炎症を抑える食べ物

炎症は病原体や有害物質に対して免疫系が引き起こす自然免疫反応の一部です。 炎症反応では免疫系が、患部に運ばれる栄養を増やす・死滅した細胞を除去して傷の治癒を早める・反応性分子(過酸化水素・一酸化窒素・次亜塩素酸)を作り出して病原菌を抑制するなどを行います。あなたのカラダの炎症作用への対抗力を強くしていくために、まずは細胞の健全化や抗酸化成分が多く含まれた食品・食べ物を具体的に摂るようにする必要があります。

抗酸化物質として有名なのはビタミンCとビタミンEですが、抗酸化作用という点から言えば、カテキンやアントシアニンなどのフラボノイド(緑茶・ブドウ・赤ワイン・リンゴ・ココアなどに含まれる)や、フィチン酸も炎症を抑えるのに有効かもしれません。 色の濃いブドウや赤ワインの成分であるレスベラトロールにも抗酸化・抗炎症作用があると考えられています。

ミシガン大学が 2013年に発表した研究でも、赤色・黒色・緑色のブドウを冷凍して粉末状にしたものを混ぜたエサを三ヶ月間食べたネズミで体内の抗酸化物質が増加し、炎症が減る(そして肝臓・腎臓・腹部の脂肪も減る)という結果になっています。

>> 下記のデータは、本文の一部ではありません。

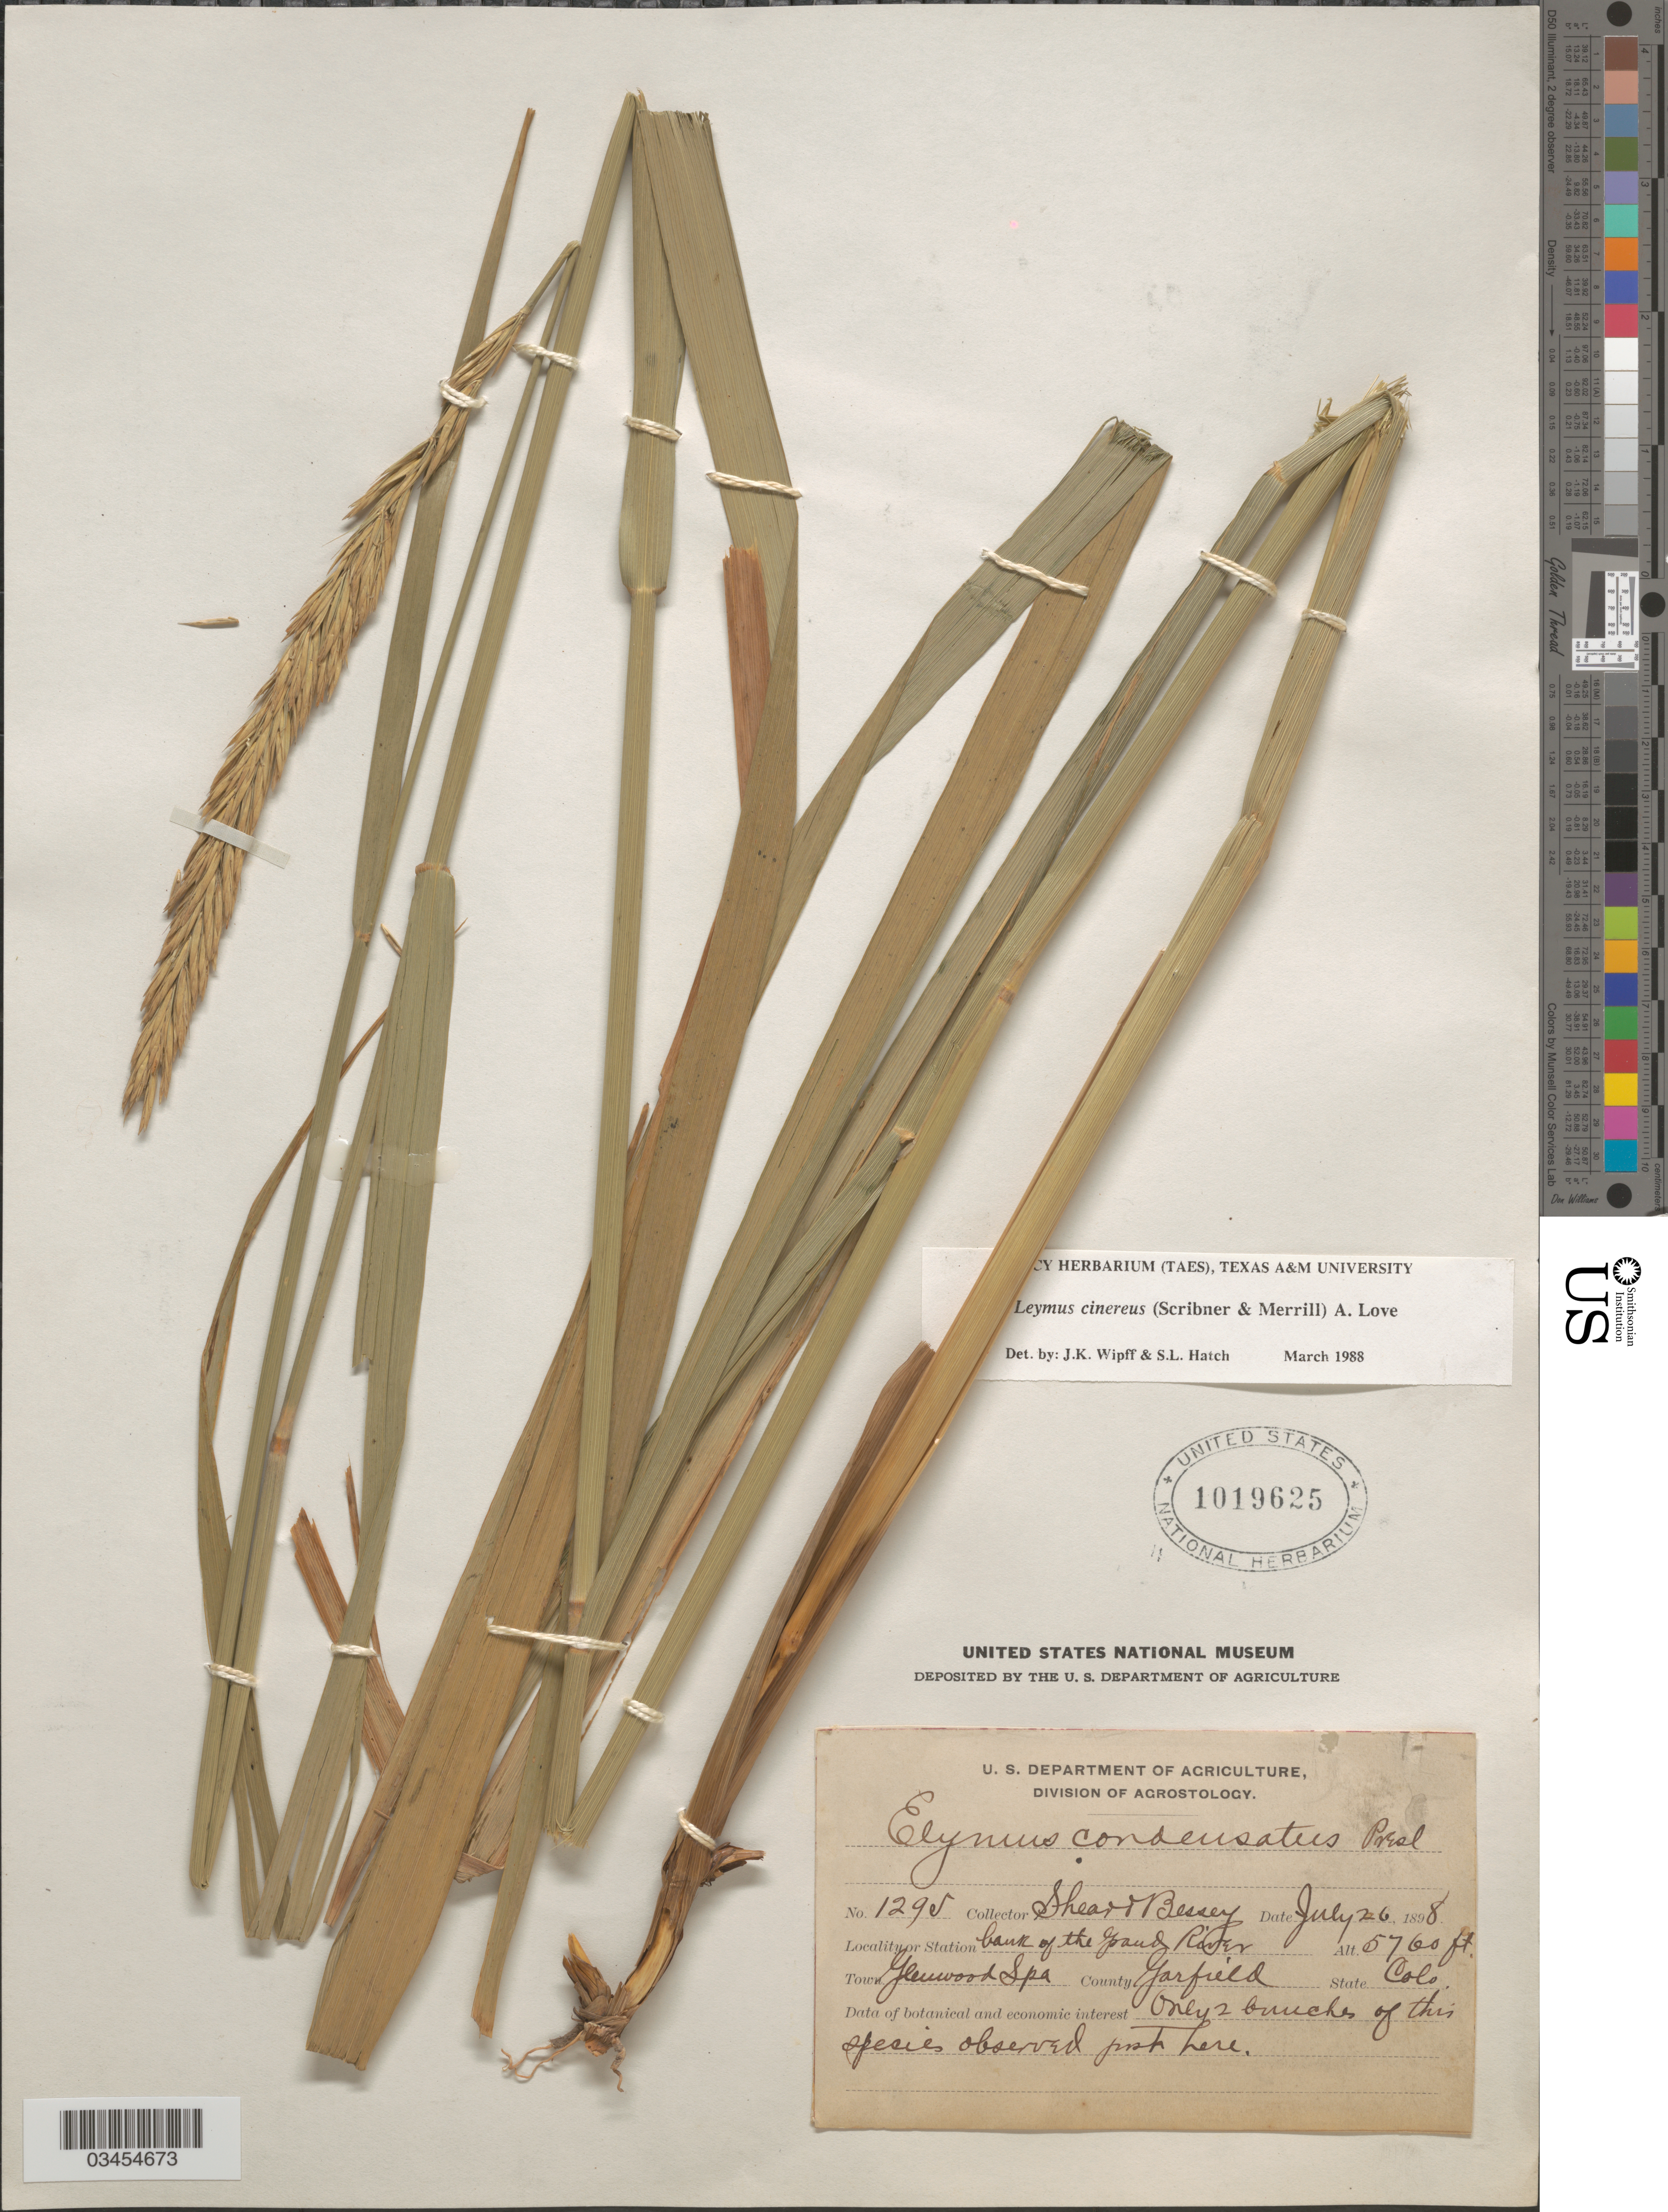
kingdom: Plantae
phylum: Tracheophyta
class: Liliopsida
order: Poales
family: Poaceae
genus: Leymus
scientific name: Leymus cinereus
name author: (Scribn. & Merr.) Á. Löve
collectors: -- Shear & -. Bessey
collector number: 1295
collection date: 1898-07-26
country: United States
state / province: Colorado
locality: Bank of the Grand River. Town Glenwood Spa. County Garfield.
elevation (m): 1756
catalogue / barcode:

鮭、サバ、イワシなどの魚油には、炎症軽減のための、オメガ3脂肪酸が多く含まれています魚油が苦手な方は、魚油のサプリメント、もしくは亜麻仁油など、オメガ3脂肪酸含有率が高い油を摂取するようにしましょう。加工食品や、植物油に多く含まれるオメガ6脂肪酸の摂取は、炎症を促進しますが、逆に、オメガ3脂肪酸を摂ることによって、炎症作用を弱める効果があることが、多くの研究で実証されてきています。